= Amritlal Hargovinddas =

Amritlal Hargovinddas (29 August 1889 – 12 December 1964) was an industrialist, textile mill owner and philanthropist from Ahmedabad, India.

==Biography==

He was born in 1899 in a Khadayata Vania family of Vaishnav parents. He did B. Com and L.L.B degrees and started his career as lawyer in firm of Bhaishankar Kanga. But later joined his family business of money-lending (Mahajan) on request of his father.

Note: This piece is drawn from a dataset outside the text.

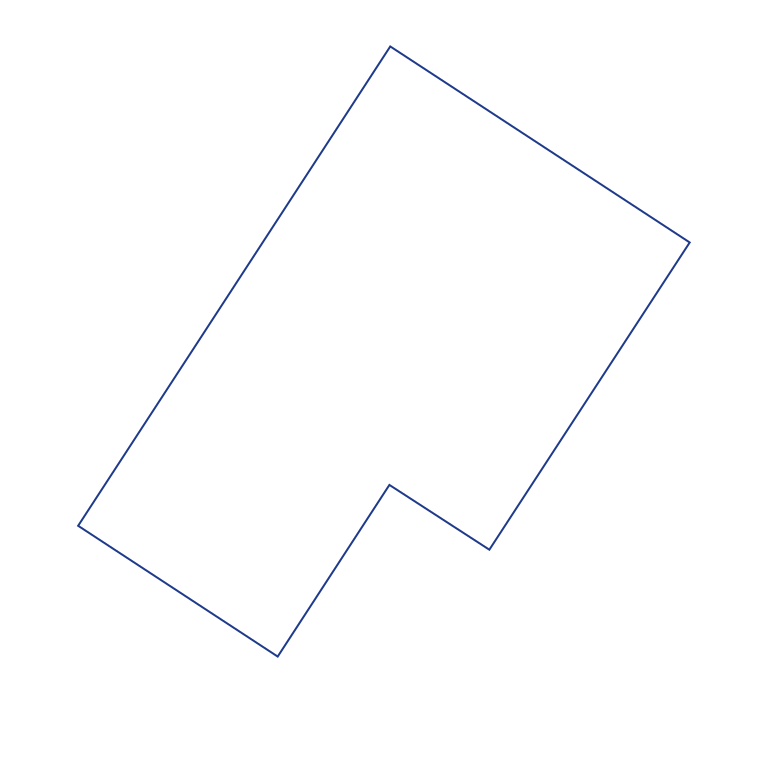 the district of Wayne, Nebraska, United States of America, rotated 123°
{"feature_id": "52423323B26030378600727", "entity_name": "Wayne", "entity_type": "district", "adm_level": 2, "iso_a3": "USA", "parent_name": "United States of America", "parent_adm1": "Nebraska", "projection": "equal_earth", "projection_center": [-97.053, 42.221], "detail": "fine", "context": "isolated", "style": "outline", "palette": "blue", "viewbox_px": 768, "rotation_deg": 123, "n_neighbors": 0, "source": "geoboundaries", "source_scale": "gbopen_adm2", "svg_char_len": 284}
<svg xmlns="http://www.w3.org/2000/svg" viewBox="0 0 768 768"><g transform="rotate(123 384 384)"><path d="M464.0,563.0L669.5,563.3L670.5,324.7L669.9,324.7L465.7,324.5L465.6,205.4L98.8,204.7L97.5,562.6L219.3,562.7L464.0,563.0Z" fill="none" stroke="#1e3a8a" stroke-width="2"/></g></svg>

He quickly learned the business and soon became one of the leading industrialists of Ahmadabad and a textile mill owner and also later served as president of the Ahmadabad Textile Mill Owners Association, as chairman of Gujarat State Industrial Finance Corporation and various other organizations. He held close friendship and association with another textile magnate of the town, Kasturbhai Lalbhai, and both later joined together for many philanthropic works for the town, especially in field of education. Amritlal Hargovinddas was responsible for bringing truce between Katurbhai Lalbhai and Vadilal Lallubhai Mehta, both business rivals. He also had very close friendly relations with national leaders like Mahatma Gandhi, Sardar Patel, Kanhaiyalal Munshi and others and donated freely for national purpose.

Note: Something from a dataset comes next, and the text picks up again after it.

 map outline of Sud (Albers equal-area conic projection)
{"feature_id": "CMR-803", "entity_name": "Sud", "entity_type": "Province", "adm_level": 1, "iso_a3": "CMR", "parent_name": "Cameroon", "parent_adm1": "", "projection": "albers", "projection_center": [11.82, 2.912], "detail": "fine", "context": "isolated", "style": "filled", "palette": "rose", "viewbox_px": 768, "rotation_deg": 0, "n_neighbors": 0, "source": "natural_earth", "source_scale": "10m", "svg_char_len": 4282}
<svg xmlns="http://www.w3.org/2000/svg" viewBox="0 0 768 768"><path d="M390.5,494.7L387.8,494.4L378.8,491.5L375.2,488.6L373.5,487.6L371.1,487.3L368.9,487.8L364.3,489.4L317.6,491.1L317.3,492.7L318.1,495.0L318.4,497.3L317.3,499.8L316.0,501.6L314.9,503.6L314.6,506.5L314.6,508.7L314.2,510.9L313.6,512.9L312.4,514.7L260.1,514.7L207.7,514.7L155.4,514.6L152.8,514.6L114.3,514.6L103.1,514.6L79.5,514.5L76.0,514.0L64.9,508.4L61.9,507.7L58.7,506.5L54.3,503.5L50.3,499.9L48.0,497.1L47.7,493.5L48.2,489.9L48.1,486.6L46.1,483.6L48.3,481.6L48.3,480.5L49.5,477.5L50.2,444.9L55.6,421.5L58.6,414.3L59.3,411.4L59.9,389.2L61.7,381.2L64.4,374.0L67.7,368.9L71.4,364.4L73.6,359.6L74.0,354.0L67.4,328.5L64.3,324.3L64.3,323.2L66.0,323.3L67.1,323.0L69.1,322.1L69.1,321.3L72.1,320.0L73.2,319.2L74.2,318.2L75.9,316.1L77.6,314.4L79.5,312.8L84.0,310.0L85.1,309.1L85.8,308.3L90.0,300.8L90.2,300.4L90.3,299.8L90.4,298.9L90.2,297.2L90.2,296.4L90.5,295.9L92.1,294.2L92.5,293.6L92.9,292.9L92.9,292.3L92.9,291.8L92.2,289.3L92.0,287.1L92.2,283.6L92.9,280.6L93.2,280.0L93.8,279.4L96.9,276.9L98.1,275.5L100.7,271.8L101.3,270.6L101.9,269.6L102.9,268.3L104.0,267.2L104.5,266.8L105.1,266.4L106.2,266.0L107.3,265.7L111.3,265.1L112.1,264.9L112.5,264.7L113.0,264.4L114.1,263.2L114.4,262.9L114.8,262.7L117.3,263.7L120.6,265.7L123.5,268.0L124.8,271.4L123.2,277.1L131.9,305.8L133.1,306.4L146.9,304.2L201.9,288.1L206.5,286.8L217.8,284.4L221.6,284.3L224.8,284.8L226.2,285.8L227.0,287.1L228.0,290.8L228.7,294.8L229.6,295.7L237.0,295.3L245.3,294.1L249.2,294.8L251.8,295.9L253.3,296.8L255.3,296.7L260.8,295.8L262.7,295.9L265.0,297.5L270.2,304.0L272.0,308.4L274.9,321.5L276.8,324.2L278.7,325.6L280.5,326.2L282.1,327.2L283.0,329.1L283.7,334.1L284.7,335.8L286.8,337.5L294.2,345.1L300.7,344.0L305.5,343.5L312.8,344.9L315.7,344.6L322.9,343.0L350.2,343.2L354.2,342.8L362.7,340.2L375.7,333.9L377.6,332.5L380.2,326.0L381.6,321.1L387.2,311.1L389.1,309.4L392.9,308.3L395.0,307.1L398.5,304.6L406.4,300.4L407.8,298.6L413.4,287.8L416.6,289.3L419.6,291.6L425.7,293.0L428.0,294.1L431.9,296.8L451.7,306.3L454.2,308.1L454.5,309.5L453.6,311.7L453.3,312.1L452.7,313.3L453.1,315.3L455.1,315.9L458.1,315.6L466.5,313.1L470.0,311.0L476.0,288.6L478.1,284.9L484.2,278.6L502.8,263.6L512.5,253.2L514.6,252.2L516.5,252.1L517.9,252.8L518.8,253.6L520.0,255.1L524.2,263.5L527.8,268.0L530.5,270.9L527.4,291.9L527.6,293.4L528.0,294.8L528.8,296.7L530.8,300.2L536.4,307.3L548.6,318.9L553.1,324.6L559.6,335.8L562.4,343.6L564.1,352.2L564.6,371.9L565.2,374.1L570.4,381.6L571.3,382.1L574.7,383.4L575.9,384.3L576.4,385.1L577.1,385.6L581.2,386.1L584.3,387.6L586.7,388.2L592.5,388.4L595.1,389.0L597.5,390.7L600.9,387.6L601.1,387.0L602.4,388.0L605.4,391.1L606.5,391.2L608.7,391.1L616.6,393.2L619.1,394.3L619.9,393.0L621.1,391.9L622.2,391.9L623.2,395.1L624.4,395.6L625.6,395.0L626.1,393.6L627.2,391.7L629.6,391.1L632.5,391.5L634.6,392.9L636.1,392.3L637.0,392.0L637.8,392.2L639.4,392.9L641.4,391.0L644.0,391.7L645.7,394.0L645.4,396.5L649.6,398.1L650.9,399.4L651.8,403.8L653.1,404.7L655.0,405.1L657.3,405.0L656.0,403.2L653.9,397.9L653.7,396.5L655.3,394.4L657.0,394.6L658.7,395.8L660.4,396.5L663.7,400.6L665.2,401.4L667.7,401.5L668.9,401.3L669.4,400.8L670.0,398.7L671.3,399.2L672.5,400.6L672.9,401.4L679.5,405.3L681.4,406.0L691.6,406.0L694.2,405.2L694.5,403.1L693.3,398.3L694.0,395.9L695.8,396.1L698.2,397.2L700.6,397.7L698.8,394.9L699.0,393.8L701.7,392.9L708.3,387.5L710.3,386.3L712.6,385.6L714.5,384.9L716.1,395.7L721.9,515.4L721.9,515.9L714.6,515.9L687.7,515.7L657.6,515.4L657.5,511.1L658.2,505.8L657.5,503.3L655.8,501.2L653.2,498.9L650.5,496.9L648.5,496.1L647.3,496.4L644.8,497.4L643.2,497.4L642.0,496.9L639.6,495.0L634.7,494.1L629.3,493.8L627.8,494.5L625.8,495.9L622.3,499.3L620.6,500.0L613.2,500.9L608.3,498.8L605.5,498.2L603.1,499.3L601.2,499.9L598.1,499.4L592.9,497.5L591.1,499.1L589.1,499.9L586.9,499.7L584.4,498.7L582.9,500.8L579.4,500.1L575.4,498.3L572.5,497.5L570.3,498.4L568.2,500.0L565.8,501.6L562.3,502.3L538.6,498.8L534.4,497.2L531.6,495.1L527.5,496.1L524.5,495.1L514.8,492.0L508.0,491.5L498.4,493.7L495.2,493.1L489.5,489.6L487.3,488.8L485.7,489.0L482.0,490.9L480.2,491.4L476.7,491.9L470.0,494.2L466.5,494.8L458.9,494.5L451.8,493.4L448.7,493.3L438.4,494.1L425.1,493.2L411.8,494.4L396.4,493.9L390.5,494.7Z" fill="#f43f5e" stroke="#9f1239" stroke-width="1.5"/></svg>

During the drought of 1917 in Gujarat and the floods of 1927, Amritlal Hargovinddas spent his money for the help of poor and needy. Later on he joined with Kasturbhai Lalbhai and Ganesh Mavlankar to start the Ahmadabad Education Society in 1936, which later evolved into the Gujarat University. Further, he and his brother Tribhovandas Hargovandas gave a donation in 1936 in memory of their father Hargovandas Lakshmichand to start this college named H. L. College of Commerce. Further, he donated ₹5 lakh in 1946, upon request of Sardar Patel and K. M. Munshi to establish Sheth Bansilal Amritlal College of Agriculture at Anand. and later a sum of ₹15 lakh to start Smt. NHL Municipal Medical College. Also he later donated money to start hospital now named the Smt. Maniben Amritlal Hargovindas Government Ayurvedic Hospital.

He spent most of his wealth on charities and philanthropy. He died in 1964 at Ahmedabad at an age of 75.